Küçük Melike'nin hayatını kaybetmesi, sadece ailesi için değil, tüm Türkiye için yürek parçalayan bir trajedi oldu. Çocuk istismarı ve aile içi şiddet konularının bir kez daha gündeme gelmesine neden olan bu olay, herkesi derinden etkiledi. Toplumun farklı kesimlerinden insan hakları aktivistleri ve sivil toplum kuruluşları, bu tür olayların önlenmesi için daha etkin yasaların gerektiğini savunuyor. Ayrıca, çocukların korunması için aile içindeki dinamiklerin gözden geçirilmesi gerektiği vurgulanıyor.
Toplumda yaratılan infialin yanı sıra, adalet sisteminin bu gibi durumlarla ilgili nasıl bir yaklaşım sergileyeceği de büyük bir merak konusu. Mahkeme duruşmaları devam ederken, çocukların korunması ve bu tür olayların önüne geçilmesi için toplumsal bilincin artırılması gerektiği daha da açık bir hale geliyor. Melike'nin hikayesi, tüm ülke için bir dönüm noktası olma potansiyeline sahip. Herkes, yaşanan bu acı olayı unutmamak ve benzer trajedilerin bir daha yaşanmaması için üzerine düşeni yapmak zorunda.

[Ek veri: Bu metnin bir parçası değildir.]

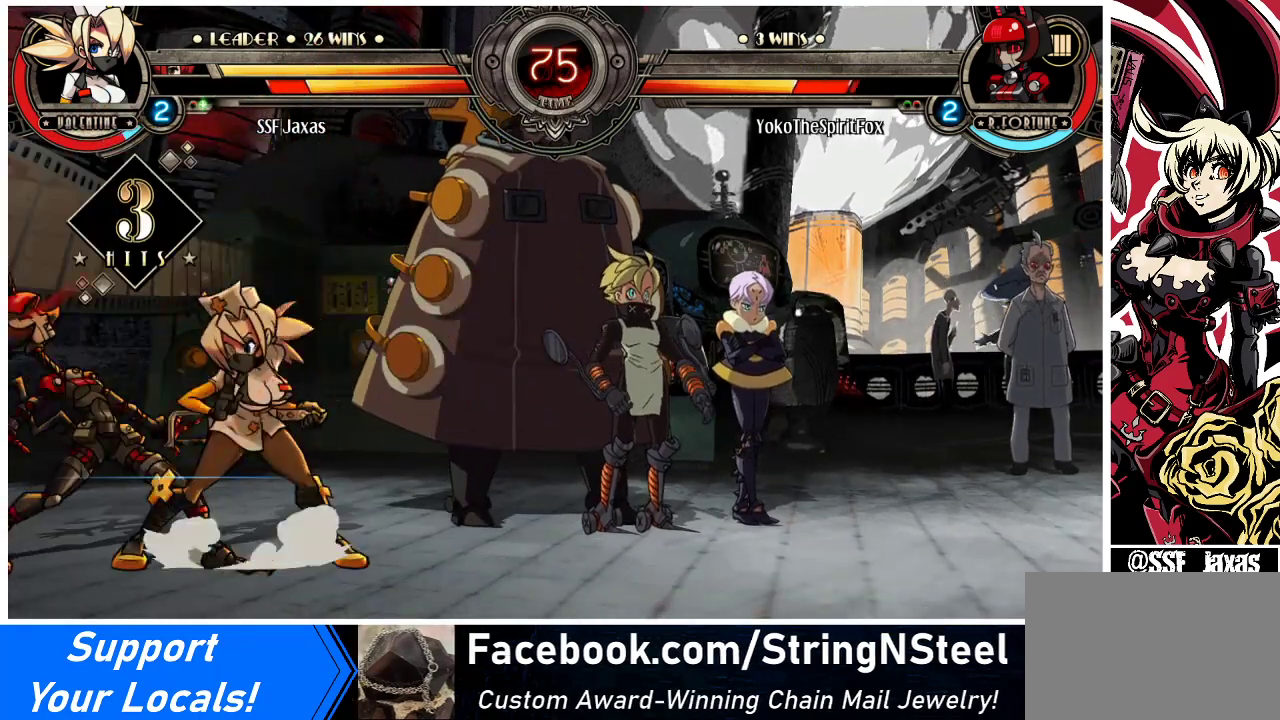
{"buttons": ["SQUARE"], "events": [[67, "SQUARE", "down"], [200, "SQUARE", "up"], [233, "DPAD_LEFT", "up"], [267, "SQUARE", "down"], [367, "SQUARE", "up"], [467, "SQUARE", "down"]]}
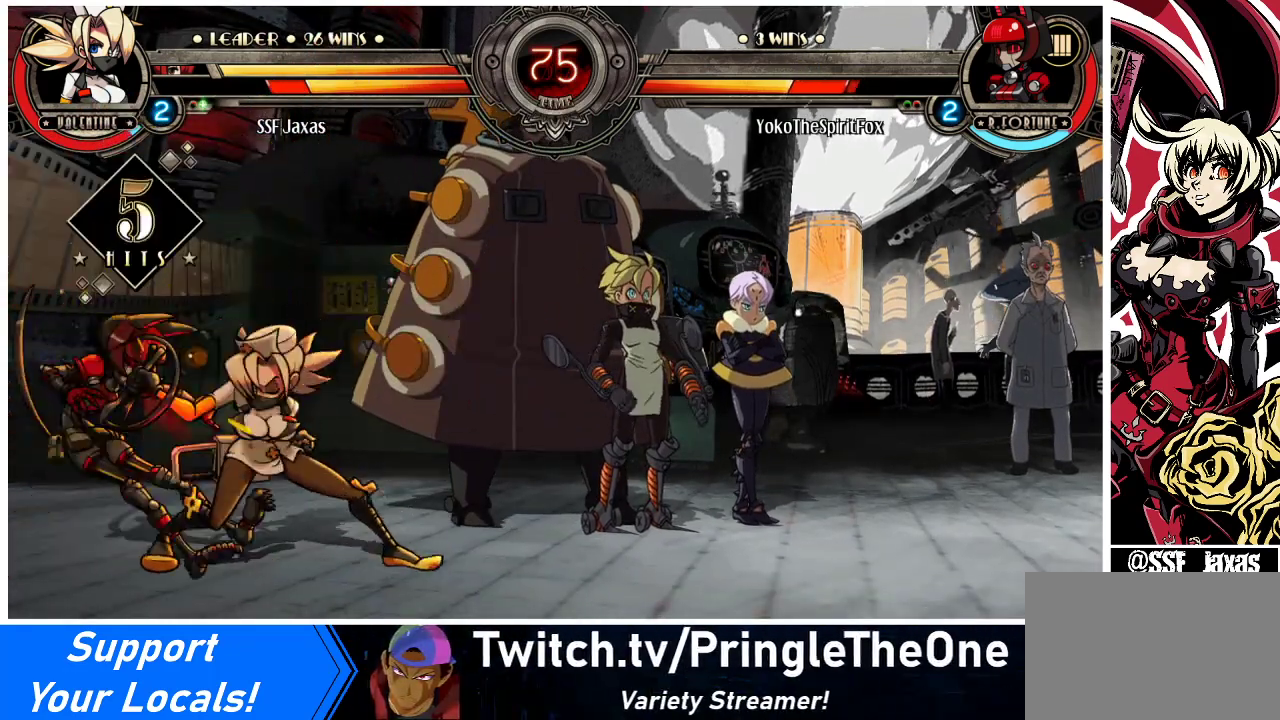
{"buttons": [], "events": [[67, "SQUARE", "up"], [200, "TRIANGLE", "down"], [333, "TRIANGLE", "up"]]}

Bu dava, toplumda kalıcı izler bırakmaya devam ederken, herkesin içindeki adalet arayışının ne denli önemli olduğunu gözler önüne seriyor. Melike’nin hatırası, gelecekteki nesiller için bir uyanış çağrısı olabilir. Bir çocuğun hayatı, asla bir başkasının keşmekeşli hayat mücadeleleri ile yer değiştirilmemelidir. Mahkeme süreci, tüm bu yaşananların ve kaybedilen umutların daha fazla göz ardı edilmemesi adına bir fırsat niteliği taşıyor.